ICE Resources Strained

Border Patrol arrested 92,600 migrants in March, most of them from Central America. About 53,000 of the migrants were traveling in family groups — significantly more than in any other month since 2013, when the government began tracking children traveling with parents.

KQED coverage of the border

Family units plus children traveling on their own now represent nearly 70 percent of all Border Patrol apprehensions.

On March 29, however, ICE announced it planned to temporarily suspend family detention at Karnes on April 1 and use the center to house single women instead, saying it needed more adult detention space. ICE officials also said that the influx of families at the border, and constraints on how long they can be detained, makes family detention unfeasible.

"The sheer volume of family units (FAMU) crossing the border has overwhelmed ICE's limited transportation resources; combined with a requirement to detain these individuals for no more than 20 days, the agency has no option but to expeditiously arrange for their release,” the agency said in a statement in March.

Immigrant advocates say they believe the change may be politically motivated.

“This is taking place at the same time that President Trump and his people are arguing that there's a national emergency at the border, that the Department of Homeland Security is ‘being overrun’ and they have ‘no bed space,’ and therefore they are forced to pursue a ‘catch and release policy,’” said attorney Peter Schey of the Center for Human Rights and Constitutional Law.

The center, a Los Angeles-based nonprofit, sued to enforce standards for the humane treatment of children in U.S. immigration custody.

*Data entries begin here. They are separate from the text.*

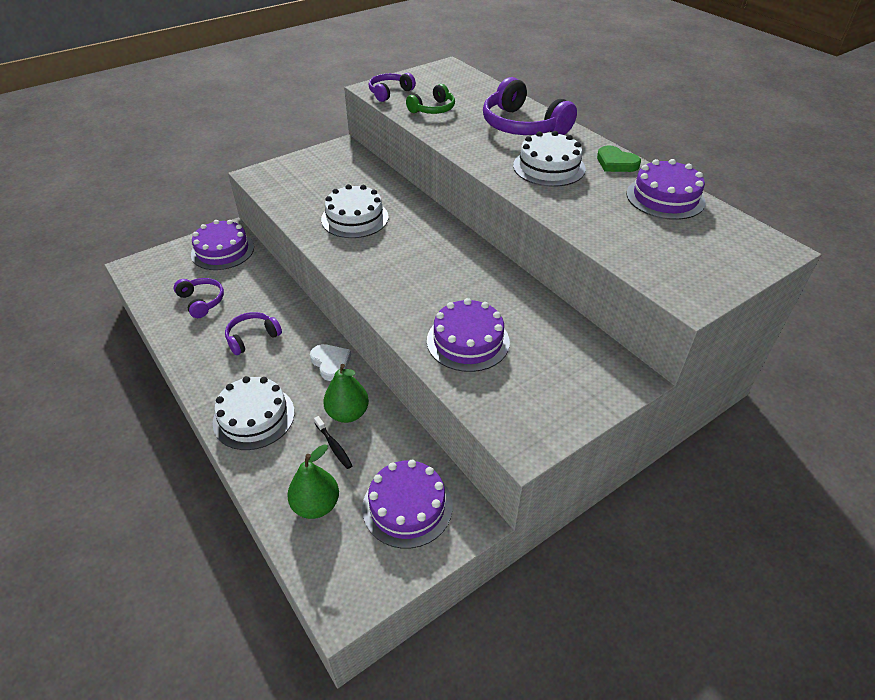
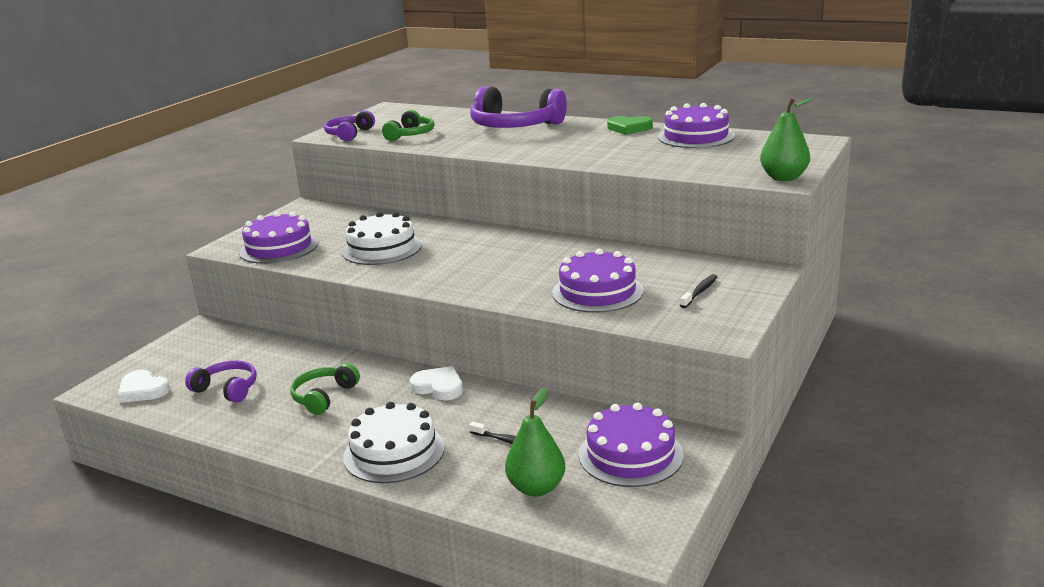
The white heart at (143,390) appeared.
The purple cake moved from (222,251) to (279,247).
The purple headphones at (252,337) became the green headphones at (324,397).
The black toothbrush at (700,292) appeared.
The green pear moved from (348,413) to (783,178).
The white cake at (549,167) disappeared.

That lawsuit was resolved with the 1997 Flores Settlement Agreement, which requires immigration officials to release children from custody “without unnecessary delay.” Children who remain in custody must be held in the least restrictive environment possible in a program licensed for child care. ICE family detention centers are not licensed facilities and a federal judge has ruled that children in ICE custody — even with their parents — should be released within 20 days or as soon as possible.


President Donald Trump has repeatedly criticized the Flores agreement, and at the border last week he called it, “a disaster for our country.”

However, the Flores plaintiffs’ legal team is quick to point out that the government has more flexibility than it claims. ICE may exceed the judge’s 20-day limit when there is a sudden influx of migrant children, as is currently the case.

The Center For Human Rights and Constitutional Law is sending a team of attorneys to Texas on Monday to monitor conditions at the family detention center in Dilley.

In an email seeking volunteer lawyers for the trip, Schey wrote: “With the Administration continuing to ignore multiple court orders to comply with the Settlement, our monitoring of detention sites and interviews with detained minors is more critical than ever.”

Schey said the center also plans to press the government on why it is emptying out family detention centers. The Flores settlement compels the government to reply.

“The complete inconsistency between what the Trump administration is saying and the facts on the ground is something we do intend to investigate,” he said told KQED. “It could be that this is all a grand ruse to basically try to fool the public” into believing that there is no way to detain migrant families.